[Task brief] Please pick out and copy each line in the rows below that contains the string "What". Case counts.

[Source information]
--------------------------------

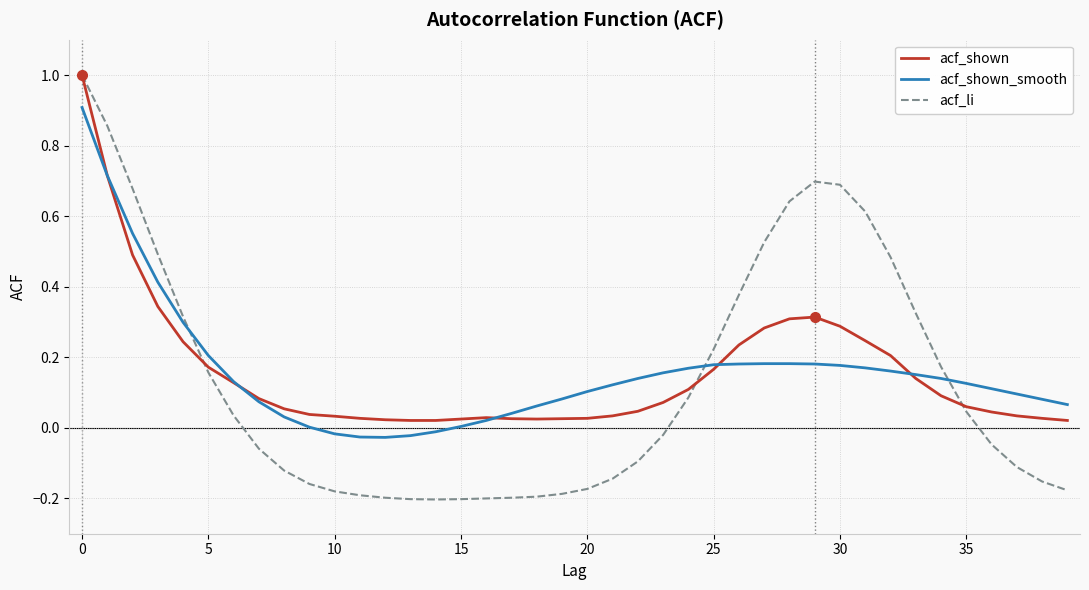

What is the smallest value displayed?

-0.2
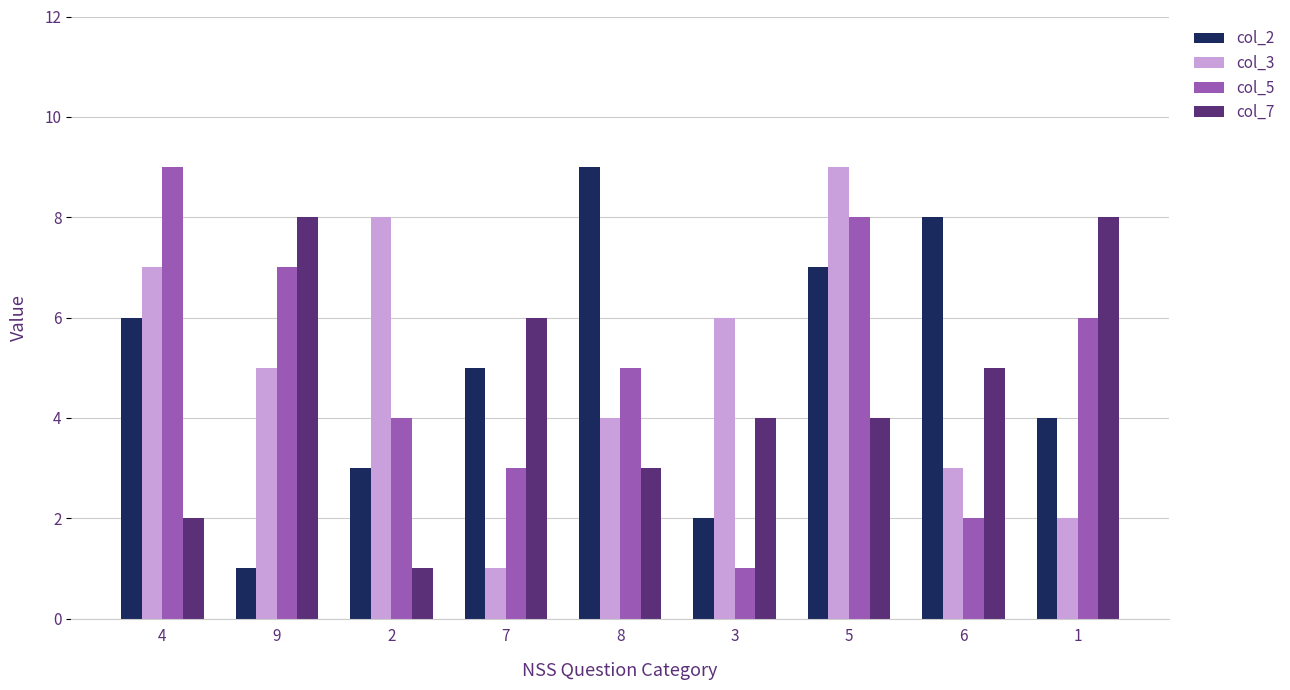

What is the greatest value displayed?

9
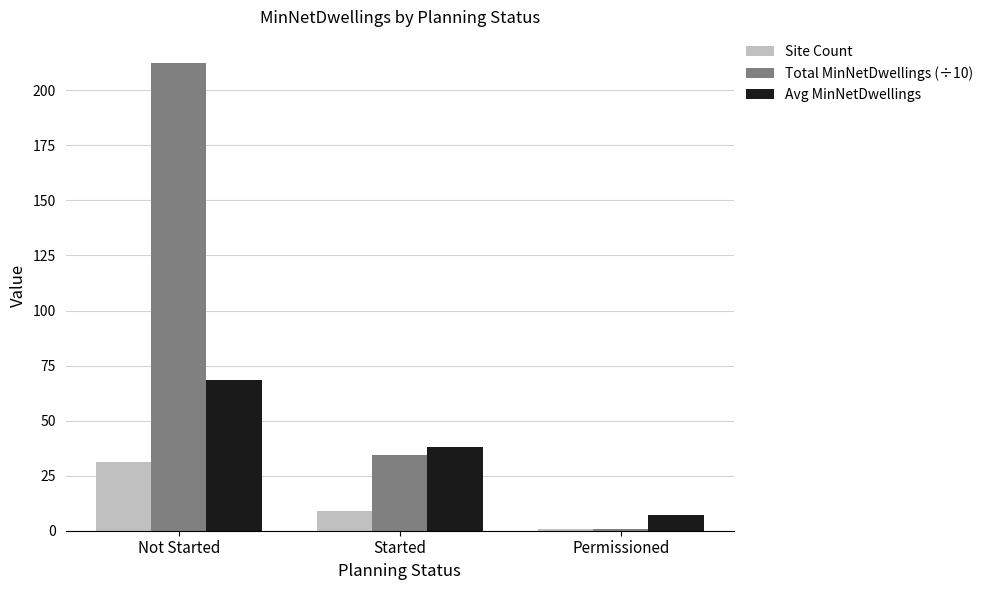

How many data points does each series have?

3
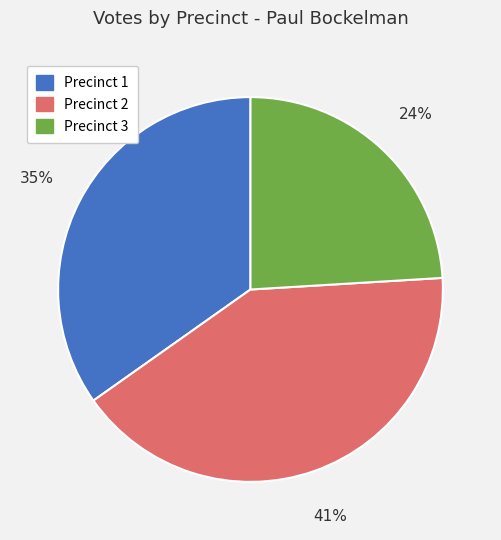

Is there any slice that represents more than half of the pie?

No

--------------------------------

[Exercise output]
What is the smallest value displayed?
What is the greatest value displayed?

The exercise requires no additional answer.